During the travel bubble, Roque said most business operations and public movement in NCR plus will continue normally, except for selected establishments and mass gatherings, which will temporarily be suspended from operating.

Catholic Bishops Conference of the Philippines (CBCP) Vice President Pablo Virgilio David questioned the government decision to ban religious activities, including masses, in the travel bubble, but still allow fitness centers and personal care services to continue operations.

“I was hoping they would at least allow a 20- to 30-percent maximum physical attendance in our Churches following strict protocol. But no, they would not even allow us to celebrate Easter on April 4,” David said in a post in Facebook.

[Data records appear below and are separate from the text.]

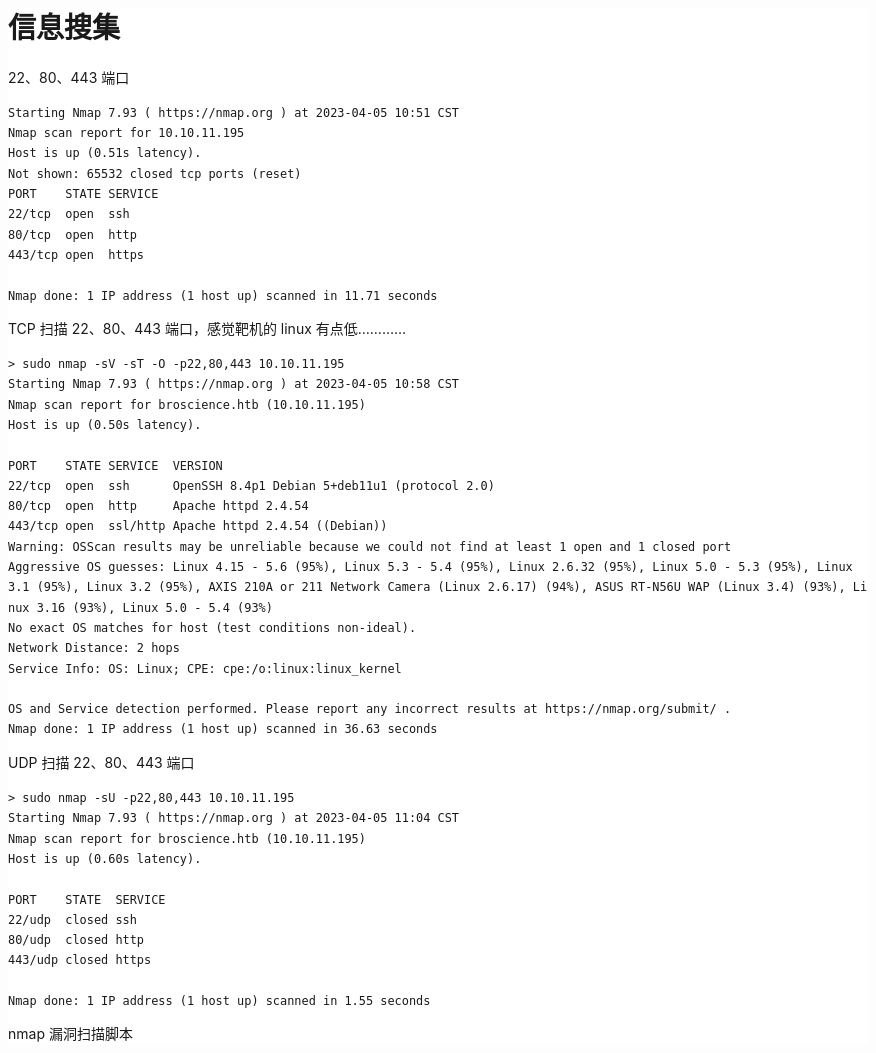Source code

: # 信息搜集

22、80、443 端口

    Starting Nmap 7.93 ( https://nmap.org ) at 2023-04-05 10:51 CST
    Nmap scan report for 10.10.11.195
    Host is up (0.51s latency).
    Not shown: 65532 closed tcp ports (reset)
    PORT    STATE SERVICE
    22/tcp  open  ssh
    80/tcp  open  http
    443/tcp open  https

    Nmap done: 1 IP address (1 host up) scanned in 11.71 seconds

TCP 扫描 22、80、443 端口，感觉靶机的 linux 有点低…………

    > sudo nmap -sV -sT -O -p22,80,443 10.10.11.195
    Starting Nmap 7.93 ( https://nmap.org ) at 2023-04-05 10:58 CST
    Nmap scan report for broscience.htb (10.10.11.195)
    Host is up (0.50s latency).

    PORT    STATE SERVICE  VERSION
    22/tcp  open  ssh      OpenSSH 8.4p1 Debian 5+deb11u1 (protocol 2.0)
    80/tcp  open  http     Apache httpd 2.4.54
    443/tcp open  ssl/http Apache httpd 2.4.54 ((Debian))
    Warning: OSScan results may be unreliable because we could not find at least 1 open and 1 closed port
    Aggressive OS guesses: Linux 4.15 - 5.6 (95%), Linux 5.3 - 5.4 (95%), Linux 2.6.32 (95%), Linux 5.0 - 5.3 (95%), Linux 3.1 (95%), Linux 3.2 (95%), AXIS 210A or 211 Network Camera (Linux 2.6.17) (94%), ASUS RT-N56U WAP (Linux 3.4) (93%), Linux 3.16 (93%), Linux 5.0 - 5.4 (93%)
    No exact OS matches for host (test conditions non-ideal).
    Network Distance: 2 hops
    Service Info: OS: Linux; CPE: cpe:/o:linux:linux_kernel

    OS and Service detection performed. Please report any incorrect results at https://nmap.org/submit/ .
    Nmap done: 1 IP address (1 host up) scanned in 36.63 seconds

UDP 扫描 22、80、443 端口

    > sudo nmap -sU -p22,80,443 10.10.11.195
    Starting Nmap 7.93 ( https://nmap.org ) at 2023-04-05 11:04 CST
    Nmap scan report for broscience.htb (10.10.11.195)
    Host is up (0.60s latency).

    PORT    STATE  SERVICE
    22/udp  closed ssh
    80/udp  closed http
    443/udp closed https

    Nmap done: 1 IP address (1 host up) scanned in 1.55 seconds

nmap 漏洞扫描脚本

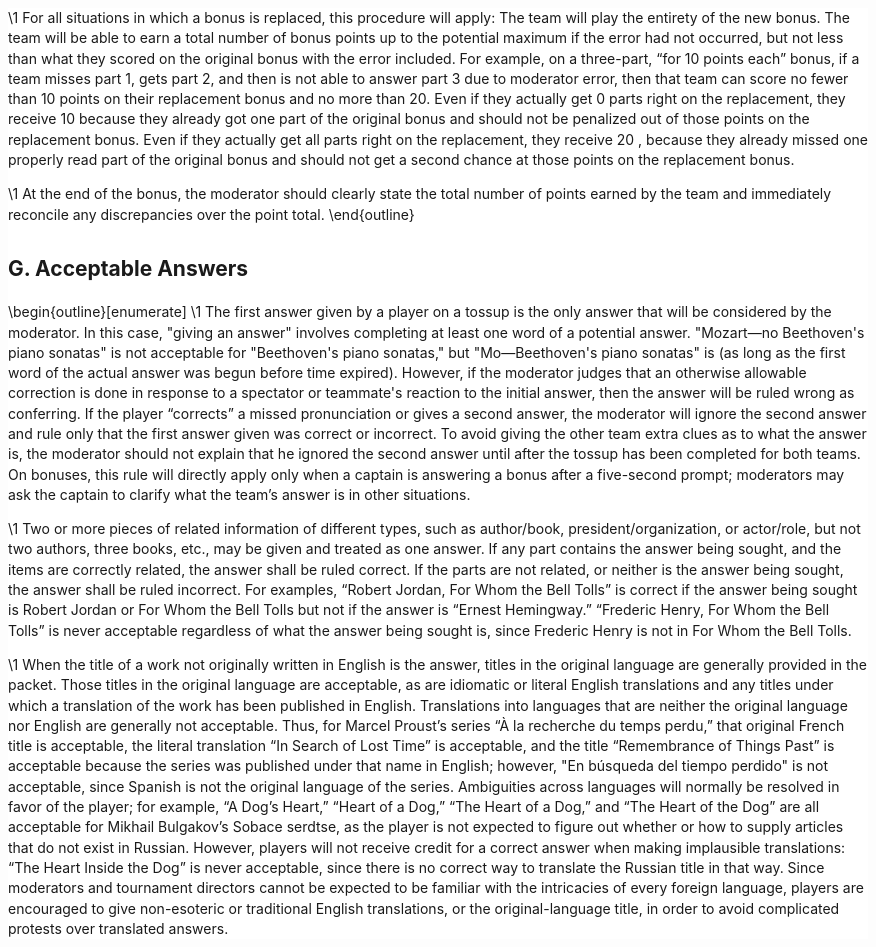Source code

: \1 For all situations in which a bonus is replaced, this procedure will apply: The team will play the entirety of the new bonus. The team will be able to earn a total number of bonus points up to the potential maximum if the error had not occurred, but not less than what they scored on the original bonus with the error included. For example, on a three-part, “for 10 points each” bonus, if a team misses part 1, gets part 2, and then is not able to answer part 3 due to moderator error, then that team can score no fewer than 10 points on their replacement bonus and no more than 20. Even if they actually get 0 parts right on the replacement, they receive 10 because they already got one part of the original bonus and should not be penalized out of those points on the replacement bonus. Even if they actually get all parts right on the replacement, they receive 20 , because they already missed one properly read part of the original bonus and should not get a second chance at those points on the replacement bonus.

\1 At the end of the bonus, the moderator should clearly state the total number of points earned by the team and immediately reconcile any discrepancies over the point total.
\end{outline}
## G. Acceptable Answers
\begin{outline}[enumerate]
\1 The first answer given by a player on a tossup is the only answer that will be considered by the moderator. In this case, "giving an answer" involves completing at least one word of a potential answer. "Mozart—no Beethoven's piano sonatas" is not acceptable for "Beethoven's piano sonatas," but "Mo—Beethoven's piano sonatas" is (as long as the first word of the actual answer was begun before time expired). However, if the moderator judges that an otherwise allowable correction is done in response to a spectator or teammate's reaction to the initial answer, then the answer will be ruled wrong as conferring. If the player “corrects” a missed pronunciation or gives a second answer, the moderator will ignore the second answer and rule only that the first answer given was correct or incorrect. To avoid giving the other team extra clues as to what the answer is, the moderator should not explain that he ignored the second answer until after the tossup has been completed for both teams. On bonuses, this rule will directly apply only when a captain is answering a bonus after a five-second prompt; moderators may ask the captain to clarify what the team’s answer is in other situations.

\1 Two or more pieces of related information of different types, such as author/book, president/organization, or actor/role, but not two authors, three books, etc., may be given and treated as one answer. If any part contains the answer being sought, and the items are correctly related, the answer shall be ruled correct. If the parts are not related, or neither is the answer being sought, the answer shall be ruled incorrect. For examples, “Robert Jordan, For Whom the Bell Tolls” is correct if the answer being sought is Robert Jordan or For Whom the Bell Tolls but not if the answer is “Ernest Hemingway.” “Frederic Henry, For Whom the Bell Tolls” is never acceptable regardless of what the answer being sought is, since Frederic Henry is not in For Whom the Bell Tolls.

\1 When the title of a work not originally written in English is the answer, titles in the original language are generally provided in the packet. Those titles in the original language are acceptable, as are idiomatic or literal English translations and any titles under which a translation of the work has been published in English. Translations into languages that are neither the original language nor English are generally not acceptable. Thus, for Marcel Proust’s series “À la recherche du temps perdu,” that original French title is acceptable, the literal translation “In Search of Lost Time” is acceptable, and the title “Remembrance of Things Past” is acceptable because the series was published under that name in English; however, "En búsqueda del tiempo perdido" is not acceptable, since Spanish is not the original language of the series. Ambiguities across languages will normally be resolved in favor of the player; for example, “A Dog’s Heart,” “Heart of a Dog,” “The Heart of a Dog,” and “The Heart of the Dog” are all acceptable for Mikhail Bulgakov’s Sobace serdtse, as the player is not expected to figure out whether or how to supply articles that do not exist in Russian. However, players will not receive credit for a correct answer when making implausible translations: “The Heart Inside the Dog” is never acceptable, since there is no correct way to translate the Russian title in that way. Since moderators and tournament directors cannot be expected to be familiar with the intricacies of every foreign language, players are encouraged to give non-esoteric or traditional English translations, or the original-language title, in order to avoid complicated protests over translated answers.
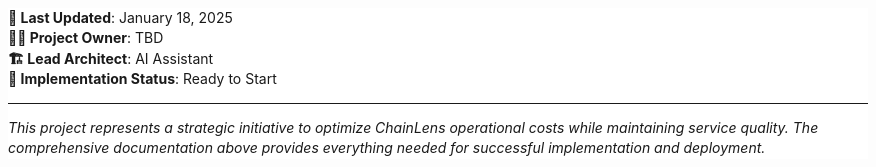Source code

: 
**📝 Last Updated**: January 18, 2025  
**👨‍💼 Project Owner**: TBD  
**🏗️ Lead Architect**: AI Assistant  
**🎯 Implementation Status**: Ready to Start  

---

*This project represents a strategic initiative to optimize ChainLens operational costs while maintaining service quality. The comprehensive documentation above provides everything needed for successful implementation and deployment.*
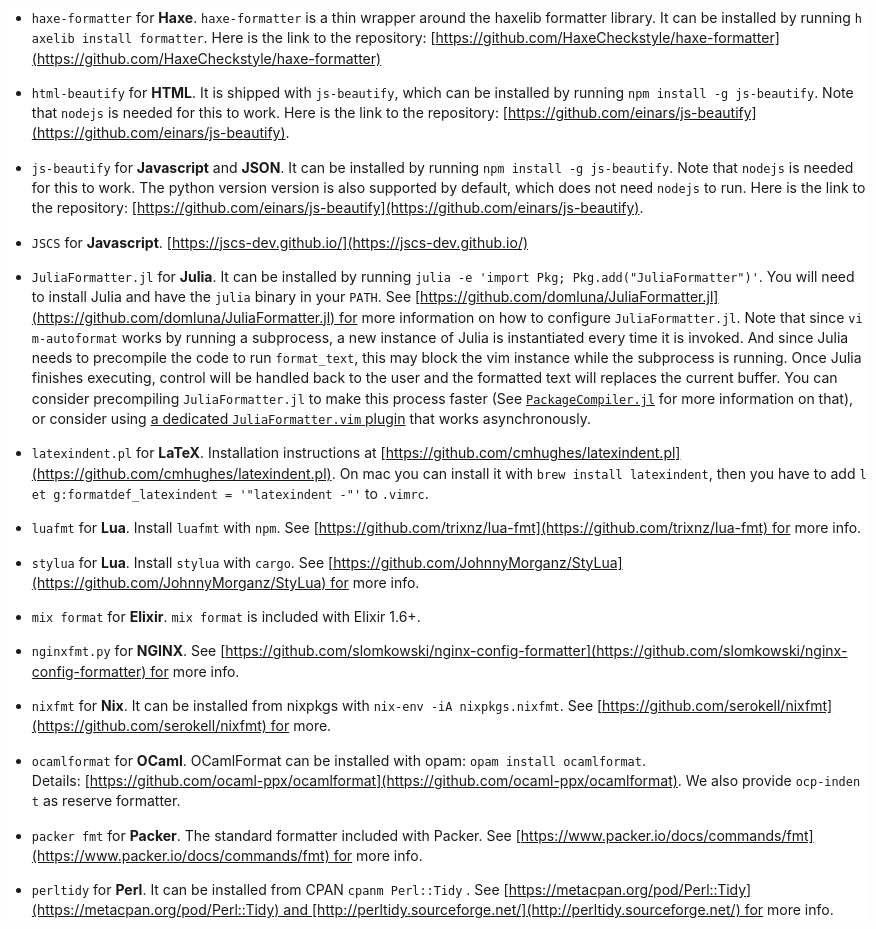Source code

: - `haxe-formatter` for **Haxe**. `haxe-formatter` is a thin wrapper around the haxelib formatter library. It can be installed by running `haxelib install formatter`. Here is the link to the repository: [https://github.com/HaxeCheckstyle/haxe-formatter](https://github.com/HaxeCheckstyle/haxe-formatter)

- `html-beautify` for **HTML**. It is shipped with `js-beautify`, which can be installed by running `npm install -g js-beautify`. Note that `nodejs` is needed for this to work. Here is the link to the repository: [https://github.com/einars/js-beautify](https://github.com/einars/js-beautify).

- `js-beautify` for **Javascript** and **JSON**. It can be installed by running `npm install -g js-beautify`. Note that `nodejs` is needed for this to work. The python version version is also supported by default, which does not need `nodejs` to run. Here is the link to the repository: [https://github.com/einars/js-beautify](https://github.com/einars/js-beautify).

- `JSCS` for **Javascript**. [https://jscs-dev.github.io/](https://jscs-dev.github.io/)

- `JuliaFormatter.jl` for **Julia**. It can be installed by running `julia -e 'import Pkg; Pkg.add("JuliaFormatter")'`. You will need to install Julia and have the `julia` binary in your `PATH`. See [https://github.com/domluna/JuliaFormatter.jl](https://github.com/domluna/JuliaFormatter.jl) for more information on how to configure `JuliaFormatter.jl`. Note that since `vim-autoformat` works by running a subprocess, a new instance of Julia is instantiated every time it is invoked. And since Julia needs to precompile the code to run `format_text`, this may block the vim instance while the subprocess is running. Once Julia finishes executing, control will be handled back to the user and the formatted text will replaces the current buffer. You can consider precompiling `JuliaFormatter.jl` to make this process faster (See [`PackageCompiler.jl`](https://github.com/JuliaLang/PackageCompiler.jl) for more information on that), or consider using [a dedicated `JuliaFormatter.vim` plugin](https://github.com/kdheepak/JuliaFormatter.vim) that works asynchronously.

- `latexindent.pl` for **LaTeX**. Installation instructions at [https://github.com/cmhughes/latexindent.pl](https://github.com/cmhughes/latexindent.pl). On mac you can install it with `brew install latexindent`, then you have to add `let g:formatdef_latexindent = '"latexindent -"'` to `.vimrc`.

- `luafmt` for **Lua**. Install `luafmt` with `npm`. See [https://github.com/trixnz/lua-fmt](https://github.com/trixnz/lua-fmt) for more info.

- `stylua` for **Lua**. Install `stylua` with `cargo`. See [https://github.com/JohnnyMorganz/StyLua](https://github.com/JohnnyMorganz/StyLua) for more info.

- `mix format` for **Elixir**. `mix format` is included with Elixir 1.6+.

- `nginxfmt.py` for **NGINX**. See [https://github.com/slomkowski/nginx-config-formatter](https://github.com/slomkowski/nginx-config-formatter) for more info.

- `nixfmt` for **Nix**. It can be installed from nixpkgs with `nix-env -iA nixpkgs.nixfmt`. See [https://github.com/serokell/nixfmt](https://github.com/serokell/nixfmt) for more.

- `ocamlformat` for **OCaml**. OCamlFormat can be installed with opam: `opam install ocamlformat`. Details: [https://github.com/ocaml-ppx/ocamlformat](https://github.com/ocaml-ppx/ocamlformat). We also provide `ocp-indent` as reserve formatter.

- `packer fmt` for **Packer**. The standard formatter included with Packer. See [https://www.packer.io/docs/commands/fmt](https://www.packer.io/docs/commands/fmt) for more info.

- `perltidy` for **Perl**. It can be installed from CPAN `cpanm Perl::Tidy` . See [https://metacpan.org/pod/Perl::Tidy](https://metacpan.org/pod/Perl::Tidy) and [http://perltidy.sourceforge.net/](http://perltidy.sourceforge.net/) for more info.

“Isn’t this a violation of religious freedom?” the Caloocan prelate added.

No financial aid

For their part, labor leaders criticized government’s failure to announce a new round of financial aid to workers, who may be temporarily displaced as a result of the “travel bubble.”

Without such aid, Trade Union Congress of the Philippines (TUCP) spokesperson Alan Tanjusay said affected workers will either suffer hunger or opt to violate quarantine restrictions to seek other means of livelihood.

Partido Manggagawa chairman Renato Magtubo said government could allocate funding for such aid through the passage of the pending Bayanihan 3 bill, while Kilusang Mayo Uno (KMU) chairman Elmer Labog said it could be funded by loans secured from the World Bank and Asian Development Bank (ADB).

Roque admitted there is currently no government cash aid for the affected workers and establishments, and instead the concerned government agencies and local government units (LGU) will help them using their existing programs.

Rising cases

Concerns over the capability of the government and health care facilities to handle the soaring infections were recently raised as the new cases of Covid-19 cases per day rose from 4,000 earlier this month to over 8,000 on Monday.

The spike in new cases this month caught many local chief executives in NCR by surprise prompting many of them to impose granular lockdowns, according to Metropolitan Manila Development Authority (MMDA) chairman Benhur Abalos.